TASK INSTRUCTIONS: For the string "right", report how many lines in the records below contain it, and nothing more.

RECORDS FOR PROCESSING:
*** Begin section ***
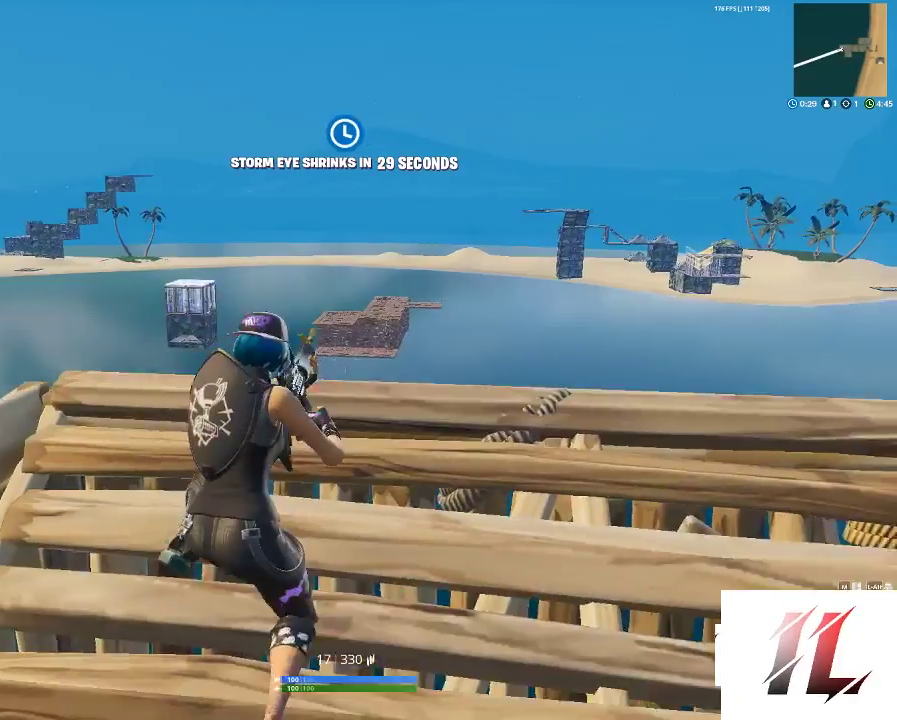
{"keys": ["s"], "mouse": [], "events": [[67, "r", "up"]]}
*** End section ***
*** Begin section ***
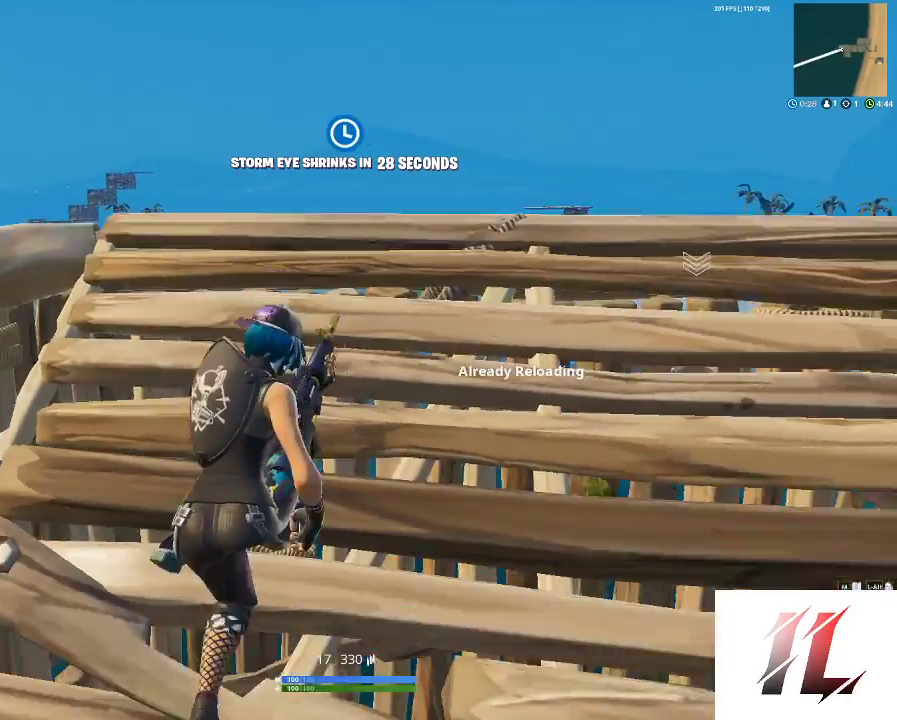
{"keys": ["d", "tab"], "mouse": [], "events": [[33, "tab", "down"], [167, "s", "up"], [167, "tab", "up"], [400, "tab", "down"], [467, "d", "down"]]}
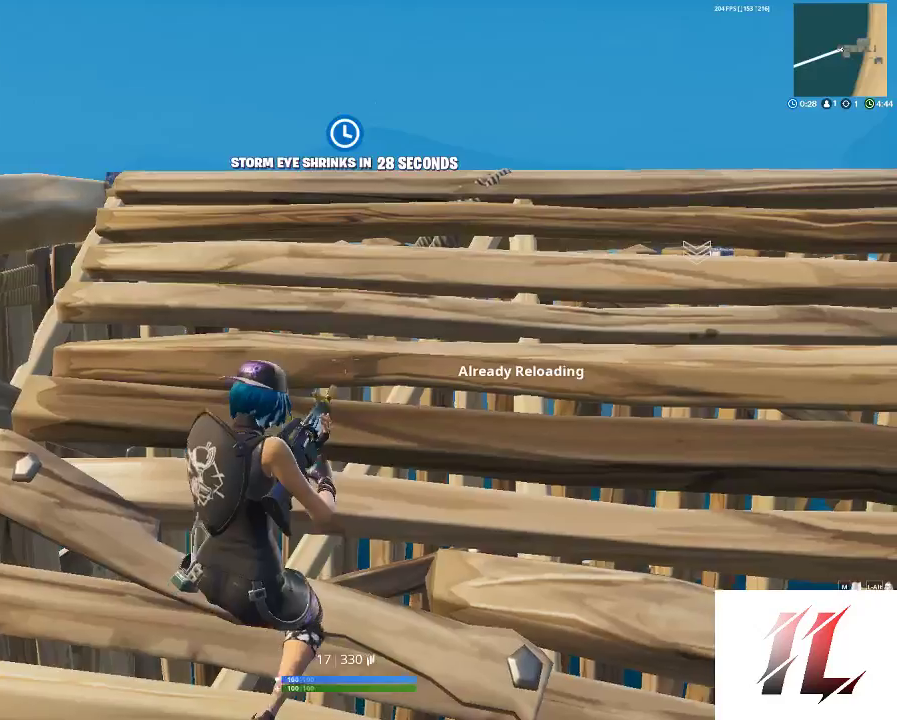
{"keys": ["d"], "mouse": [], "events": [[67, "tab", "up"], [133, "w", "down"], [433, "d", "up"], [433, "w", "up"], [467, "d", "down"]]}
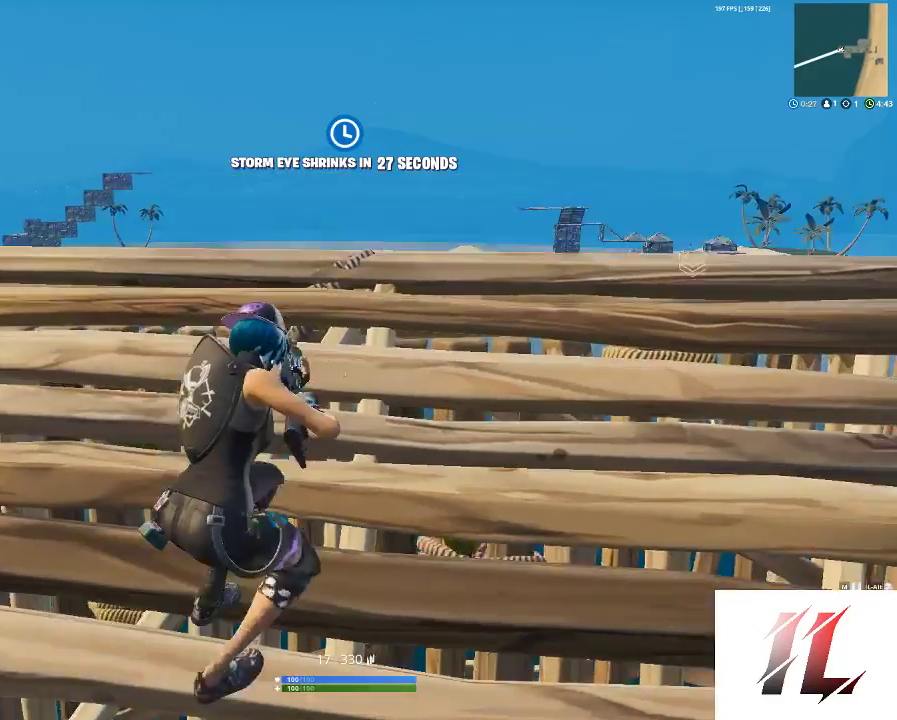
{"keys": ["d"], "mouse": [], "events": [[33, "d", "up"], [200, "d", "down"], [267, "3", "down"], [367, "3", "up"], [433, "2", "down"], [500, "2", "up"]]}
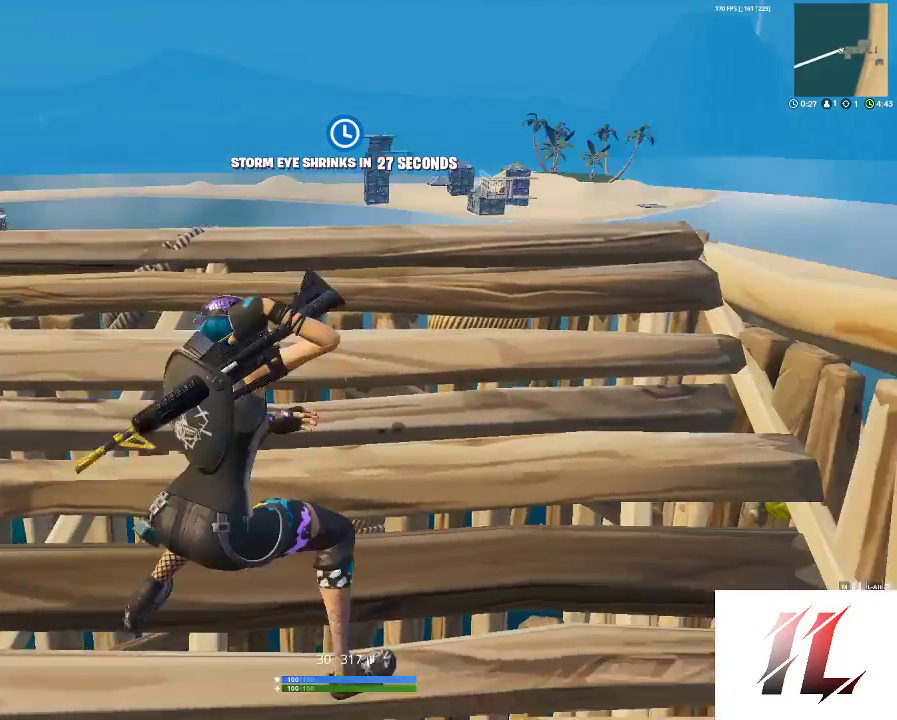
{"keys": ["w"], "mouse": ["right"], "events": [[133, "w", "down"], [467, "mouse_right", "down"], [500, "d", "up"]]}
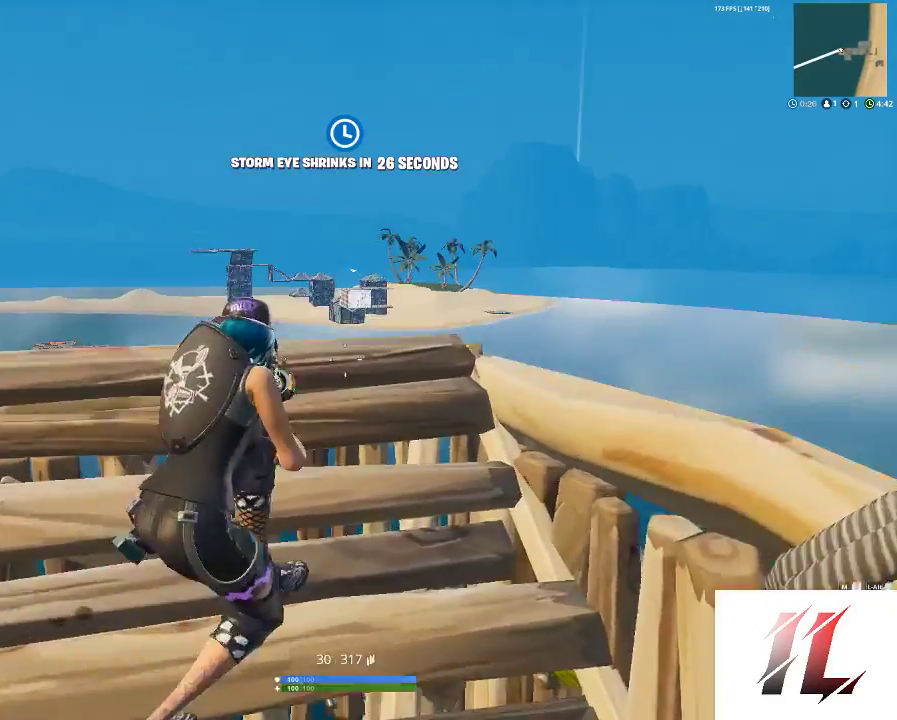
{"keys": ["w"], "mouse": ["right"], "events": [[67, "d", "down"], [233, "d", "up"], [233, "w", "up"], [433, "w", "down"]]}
*** End section ***
ANSWER TO THIS TASK: 2